Format every line of the items below as a JSON list of strings, one string per line, with blank lines left out. Leave the pictures out of the answer.
====
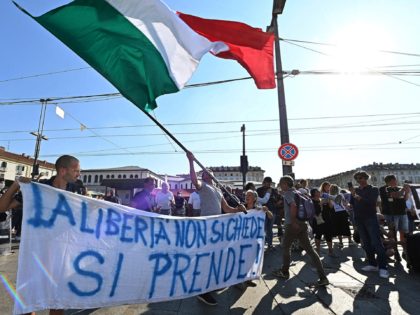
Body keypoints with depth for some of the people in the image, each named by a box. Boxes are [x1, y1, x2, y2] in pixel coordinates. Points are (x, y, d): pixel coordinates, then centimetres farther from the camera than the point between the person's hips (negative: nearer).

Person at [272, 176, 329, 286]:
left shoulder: (288, 193, -10)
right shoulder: (296, 192, 15)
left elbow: (293, 206, -26)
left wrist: (293, 221, -20)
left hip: (293, 225, -7)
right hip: (302, 224, 7)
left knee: (286, 247, 12)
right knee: (309, 249, 6)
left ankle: (284, 272, 26)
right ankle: (323, 277, 2)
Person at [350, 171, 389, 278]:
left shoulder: (373, 189, 1)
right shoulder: (355, 190, 11)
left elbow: (372, 201, -18)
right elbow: (352, 203, 6)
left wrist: (359, 198, -26)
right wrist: (352, 194, -7)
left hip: (370, 218, -4)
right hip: (359, 219, 4)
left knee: (376, 243, -8)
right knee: (366, 243, 7)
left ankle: (383, 267, -3)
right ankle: (372, 264, 16)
====
• SOLUTION TO THE EXERCISE:
[
  "Body keypoints with depth for some of the people in the image, each named by a box. Boxes are [x1, y1, x2, y2] in pixel coordinates. Points are (x, y, d): pixel coordinates, then centimetres farther from the camera than the point between the person's hips (negative: nearer).",
  "Person at [272, 176, 329, 286]:",
  "left shoulder: (288, 193, -10)",
  "right shoulder: (296, 192, 15)",
  "left elbow: (293, 206, -26)",
  "left wrist: (293, 221, -20)",
  "left hip: (293, 225, -7)",
  "right hip: (302, 224, 7)",
  "left knee: (286, 247, 12)",
  "right knee: (309, 249, 6)",
  "left ankle: (284, 272, 26)",
  "right ankle: (323, 277, 2)",
  "Person at [350, 171, 389, 278]:",
  "left shoulder: (373, 189, 1)",
  "right shoulder: (355, 190, 11)",
  "left elbow: (372, 201, -18)",
  "right elbow: (352, 203, 6)",
  "left wrist: (359, 198, -26)",
  "right wrist: (352, 194, -7)",
  "left hip: (370, 218, -4)",
  "right hip: (359, 219, 4)",
  "left knee: (376, 243, -8)",
  "right knee: (366, 243, 7)",
  "left ankle: (383, 267, -3)",
  "right ankle: (372, 264, 16)"
]